My Story: How can I Help? 

Two years ago I could see that AI was going to tear through education like nothing before it. That was late to the party, but early enough to do something about it.

I had spent nearly 30 years in classrooms and staffrooms by then. I knew what institutional panic looked like. I was watching it happen in real time, and some days I still am: teachers inventing rules with no backing, administrators paralyzed, students caught between adults who cannot agree on what the technology even is, let alone what to do about it. I wrote three books to give schools a way to build their own governance without waiting for help that was not coming.
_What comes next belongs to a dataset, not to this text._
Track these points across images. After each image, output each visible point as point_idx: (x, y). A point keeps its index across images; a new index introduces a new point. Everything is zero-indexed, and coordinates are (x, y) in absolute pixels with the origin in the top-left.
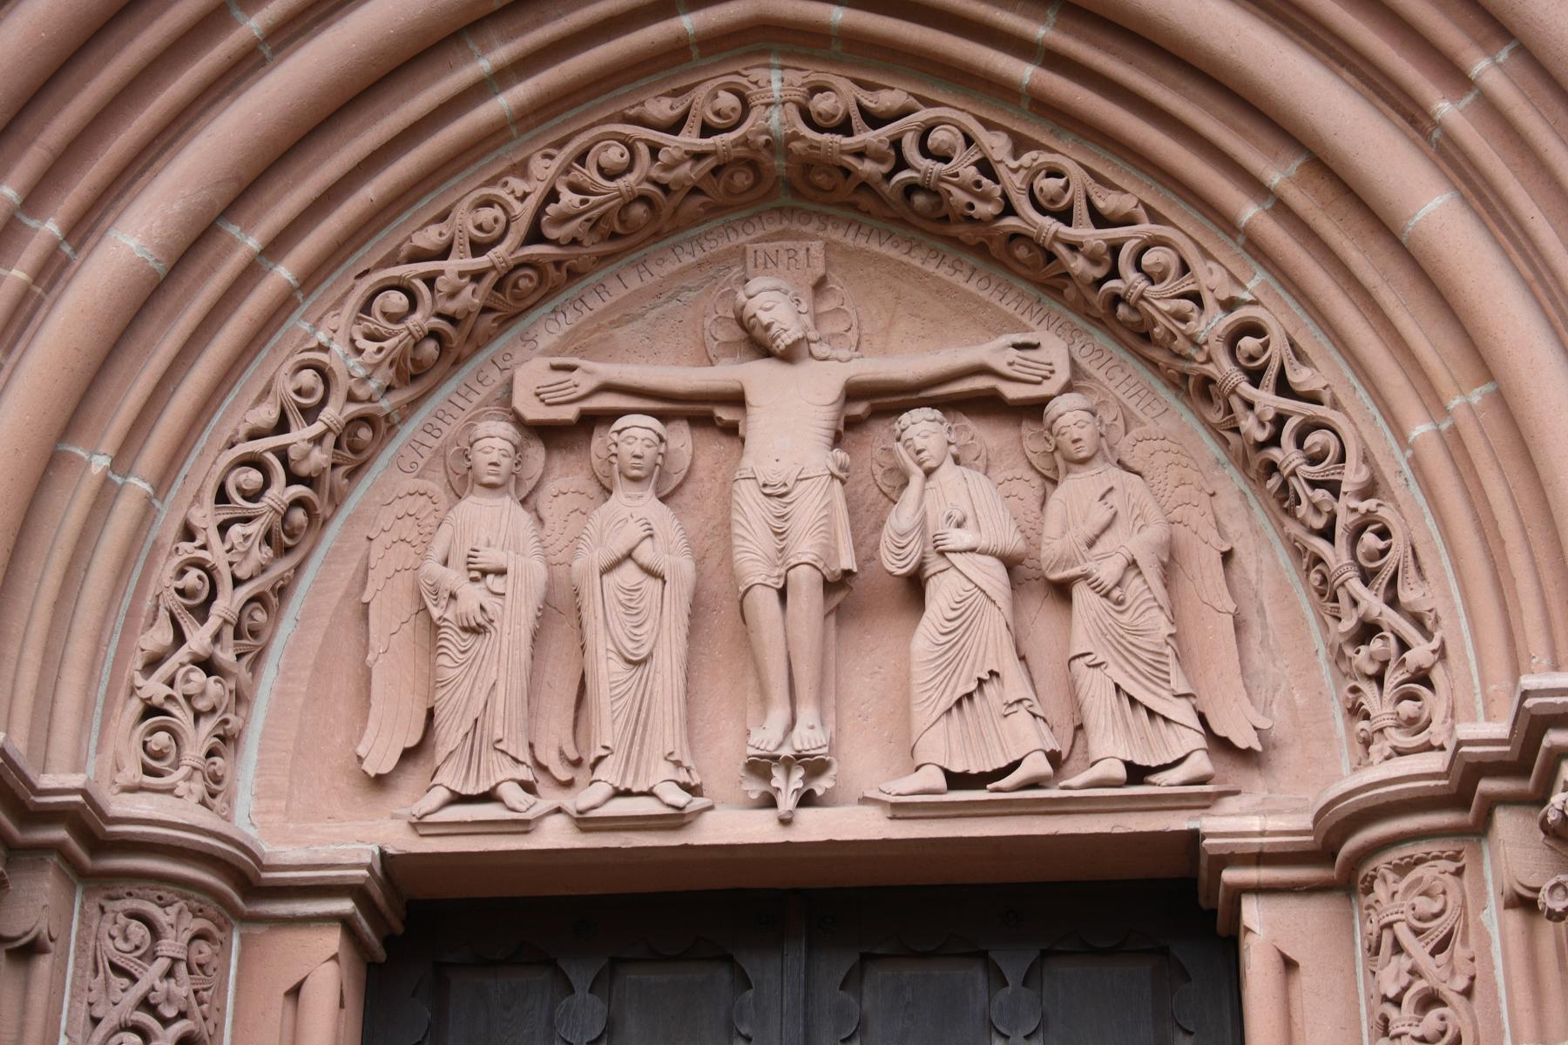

Then I started asking who was actually going to set the rules. The answer was not who anyone expected. Insurance companies are becoming the de facto regulators of AI. Not through legislation. Through renewal questionnaires, exclusion language, and the evidence they require before they will write a policy. The gap between what an institution says about AI governance and what it can prove to an underwriter is where the real risk lives.

That is what I work on now. I run an independent AI governance and assurance practice out of Edmonton, Alberta. I have completed assessments of school boards and districts across most of Canada and several states in the U.S. I have published seven whitepapers on the intersection of AI governance, insurance, and regulatory compliance. I contributed to the 100 Minds project from Edu AI Pakistan, which is expected to play a role in that nation's AI policy development.

I did not plan any of this. I set out to help schools that were drowning and followed the thread to where it led.

I do this to make sure children get to dream their own dreams, and that we all get a handle on AI while we still can.